Mitsos Dimitriou

Personal information
- Full name: Dimitrios Dimitriou
- Date of birth: 20 January 1948
- Place of birth: Kingdom of Greece
- Date of death: 18 April 2002 (aged 54)
- Place of death: Greece
- Position: Defender

Senior career*
- Years: Team / Apps / (Gls)
- 1967–1979: Panathinaikos / 254 / (37)

International career
- 1969–1975: Greece / 12 / (3)

= Mitsos Dimitriou =

Greek footballer (1948–2002)

Dimitrios "Mitsos" Dimitriou (Δημήτριος "Μήτσος" Δημητρίου; 20 January 1948 – 18 April 2002) was a Greek football defender.

==Club career==
Dimitriou played club football for Panathinaikos, appearing in 254 league matches in more than a decade with the club.
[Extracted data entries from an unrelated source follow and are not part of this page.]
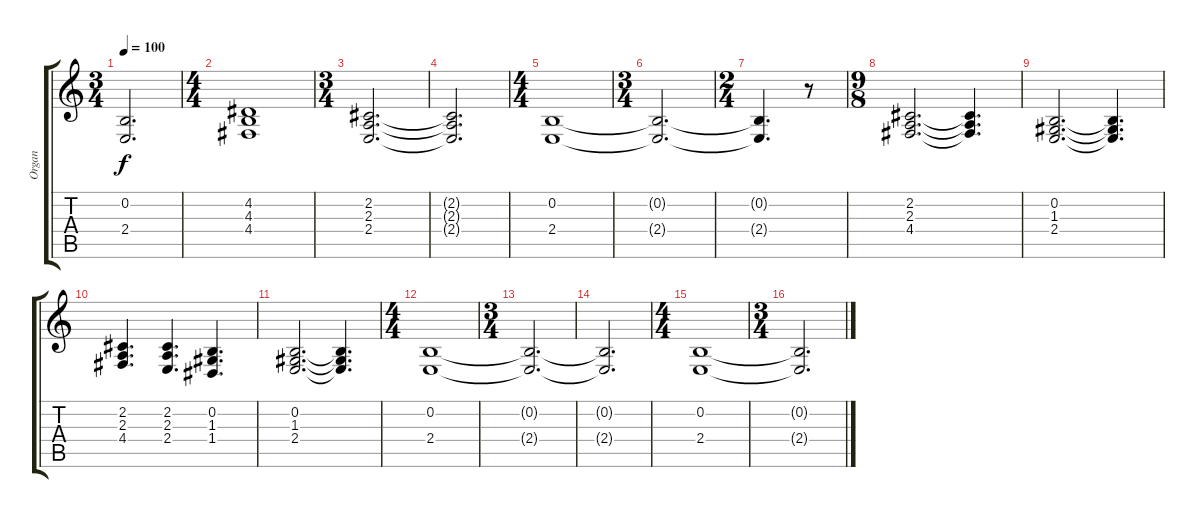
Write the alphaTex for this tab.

\track ("Organ" "Organ") {instrument percussiveorgan}
\staff {score tabs}
\tuning (E4 B3 G3 D3 A2 E2) {hide}
\ts (3 4)
\tempo 100
\clef g2
\ks c
(0.2{t} 2.4{t}).2{d dy f} |
\ts (4 4)
(4.2 4.3 4.4).1 |
\ts (3 4)
(2.2 2.3 2.4).2{d} |
(2.2{t} 2.3{t} 2.4{t}).2{d} |
\ts (4 4)
(0.2 2.4).1 |
\ts (3 4)
(0.2{t} 2.4{t}).2{d} |
\ts (2 4)
(0.2{t} 2.4{t}).4{d} r.8 |
\ts (9 8)
(2.2 2.3 4.4).2{d} (2.2{t} 2.3{t} 4.4{t}).4{d} |
(0.2 1.3 2.4).2{d} (0.2{t} 1.3{t} 2.4{t}).4{d} |
(2.2 2.3 4.4).4{d} (2.2 2.3 2.4).4{d} (0.2 1.3 1.4).4{d} |
(0.2 1.3 2.4).2{d} (0.2{t} 1.3{t} 2.4{t}).4{d} |
\ts (4 4)
(0.2 2.4).1 |
\ts (3 4)
(0.2{t} 2.4{t}).2{d} |
(0.2{t} 2.4{t}).2{d} |
\ts (4 4)
(0.2 2.4).1 |
\ts (3 4)
(0.2{t} 2.4{t}).2{d}
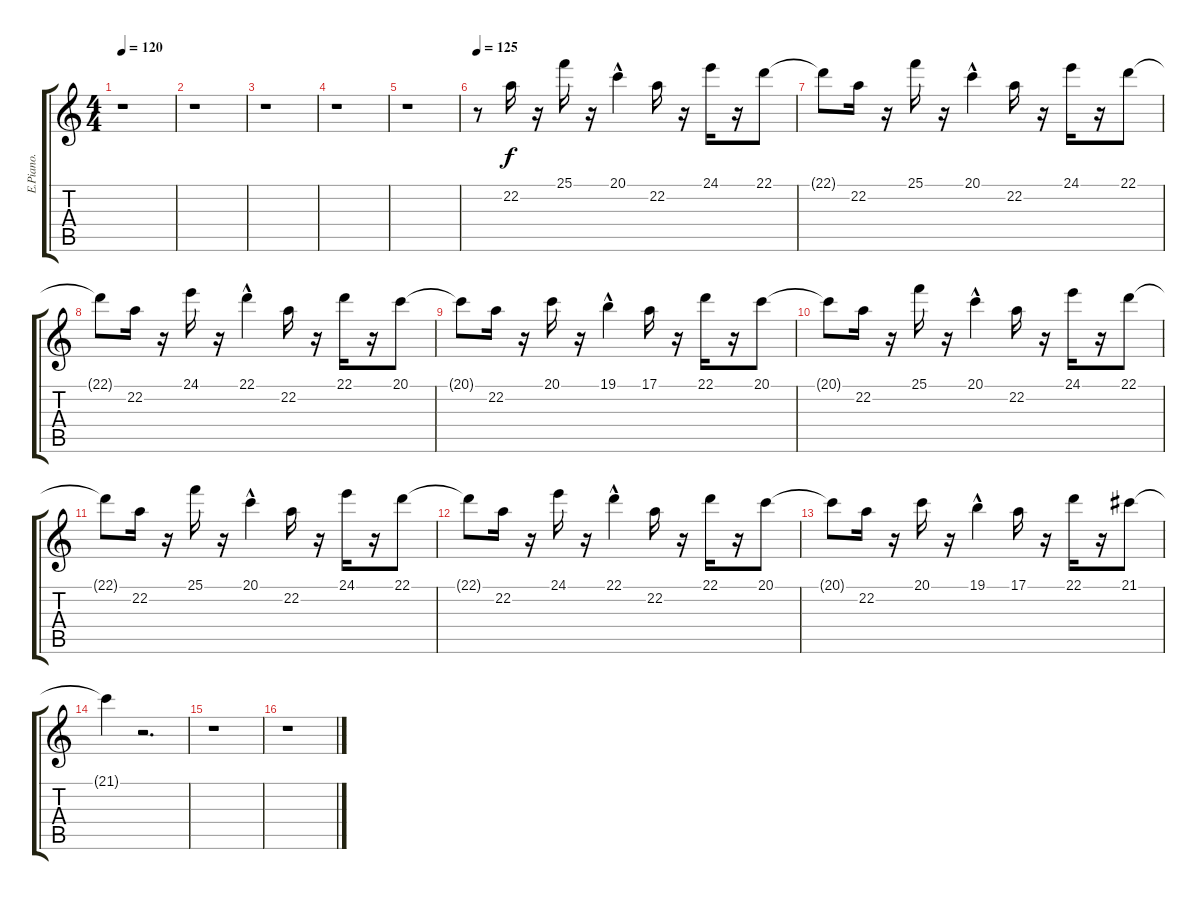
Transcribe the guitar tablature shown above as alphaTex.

\track ("E.Piano." "E.Piano.") {instrument fx4atmosphere}
\staff {score tabs}
\tuning (E4 B3 G3 D3 A2 E2) {hide}
\ts (4 4)
\tempo 120
\clef g2
\ks c
r.1{dy f} |
r.1 |
r.1 |
r.1 |
r.1 |
\tempo 125
r.8 22.2.16 r.16 25.1.16 r.16 20.1{hac}.4 22.2.16 r.16 24.1.16 r.16 22.1.8 |
22.1{t}.8 22.2.16 r.16 25.1.16 r.16 20.1{hac}.4 22.2.16 r.16 24.1.16 r.16 22.1.8 |
22.1{t}.8 22.2.16 r.16 24.1.16 r.16 22.1{hac}.4 22.2.16 r.16 22.1.16 r.16 20.1.8 |
20.1{t}.8 22.2.16 r.16 20.1.16 r.16 19.1{hac}.4 17.1.16 r.16 22.1.16 r.16 20.1.8 |
20.1{t}.8 22.2.16 r.16 25.1.16 r.16 20.1{hac}.4 22.2.16 r.16 24.1.16 r.16 22.1.8 |
22.1{t}.8 22.2.16 r.16 25.1.16 r.16 20.1{hac}.4 22.2.16 r.16 24.1.16 r.16 22.1.8 |
22.1{t}.8 22.2.16 r.16 24.1.16 r.16 22.1{hac}.4 22.2.16 r.16 22.1.16 r.16 20.1.8 |
20.1{t}.8 22.2.16 r.16 20.1.16 r.16 19.1{hac}.4 17.1.16 r.16 22.1.16 r.16 21.1.8 |
21.1{t}.4 r.2{d} |
r.1 |
r.1
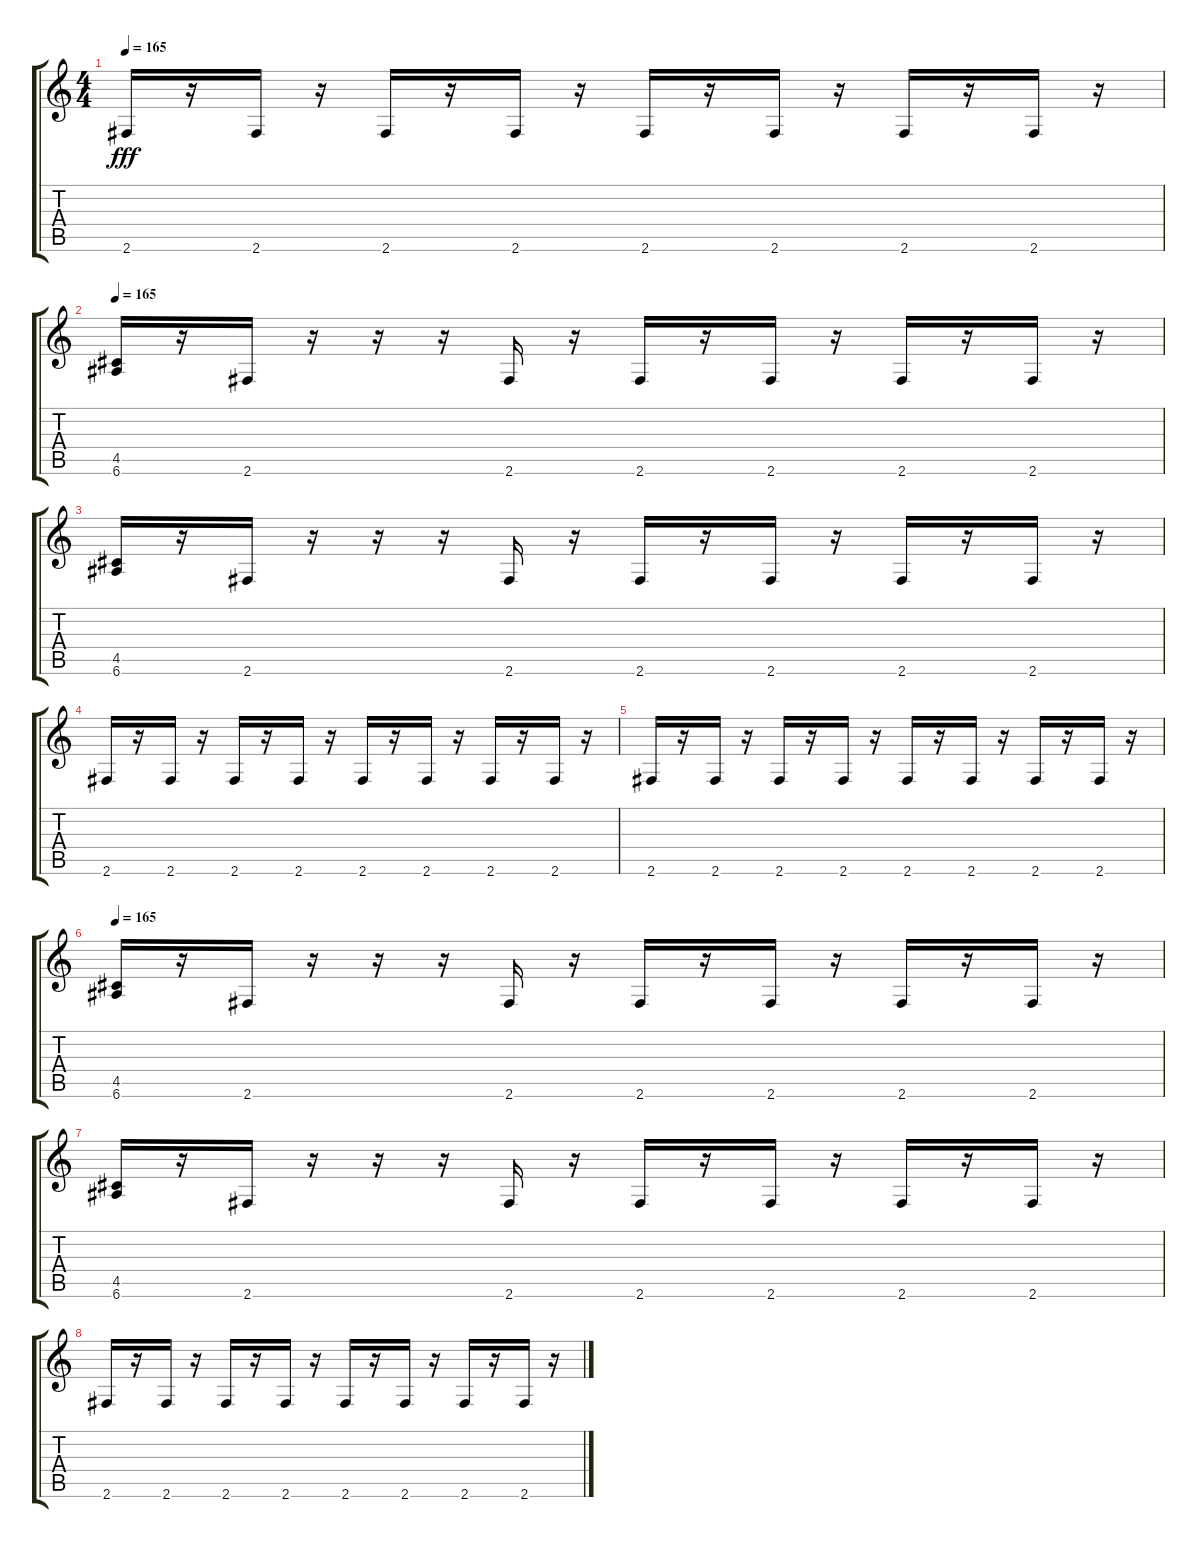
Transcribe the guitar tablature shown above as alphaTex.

\track "" {instrument acousticguitarnylon}
\staff {score tabs}
\tuning (E4 B3 G3 D3 A2 E2) {hide}
\ts (4 4)
\tempo 165
\clef g2
\ks c
2.6.16{dy fff} r.16 2.6.16 r.16 2.6.16 r.16 2.6.16 r.16 2.6.16 r.16 2.6.16 r.16 2.6.16 r.16 2.6.16 r.16 |
\tempo 165
(4.5 6.6).16 r.16 2.6.16 r.16 r.16 r.16 2.6.16 r.16 2.6.16 r.16 2.6.16 r.16 2.6.16 r.16 2.6.16 r.16 |
(4.5 6.6).16 r.16 2.6.16 r.16 r.16 r.16 2.6.16 r.16 2.6.16 r.16 2.6.16 r.16 2.6.16 r.16 2.6.16 r.16 |
2.6.16 r.16 2.6.16 r.16 2.6.16 r.16 2.6.16 r.16 2.6.16 r.16 2.6.16 r.16 2.6.16 r.16 2.6.16 r.16 |
2.6.16 r.16 2.6.16 r.16 2.6.16 r.16 2.6.16 r.16 2.6.16 r.16 2.6.16 r.16 2.6.16 r.16 2.6.16 r.16 |
\tempo 165
(4.5 6.6).16 r.16 2.6.16 r.16 r.16 r.16 2.6.16 r.16 2.6.16 r.16 2.6.16 r.16 2.6.16 r.16 2.6.16 r.16 |
(4.5 6.6).16 r.16 2.6.16 r.16 r.16 r.16 2.6.16 r.16 2.6.16 r.16 2.6.16 r.16 2.6.16 r.16 2.6.16 r.16 |
2.6.16 r.16 2.6.16 r.16 2.6.16 r.16 2.6.16 r.16 2.6.16 r.16 2.6.16 r.16 2.6.16 r.16 2.6.16 r.16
He was runner-up at 1971 European Cup Final but he didn't play due to injury. He played at 1971 Intercontinental Cup. Dimitriou won 4 Greek championships (1969, 1970, 1972, 1977) and 2 Greek cups (1969, 1977).

==International career==
Dimitriou made his debut for the Greece national football team on 16 November 1969, and made 12 total appearances for Greece.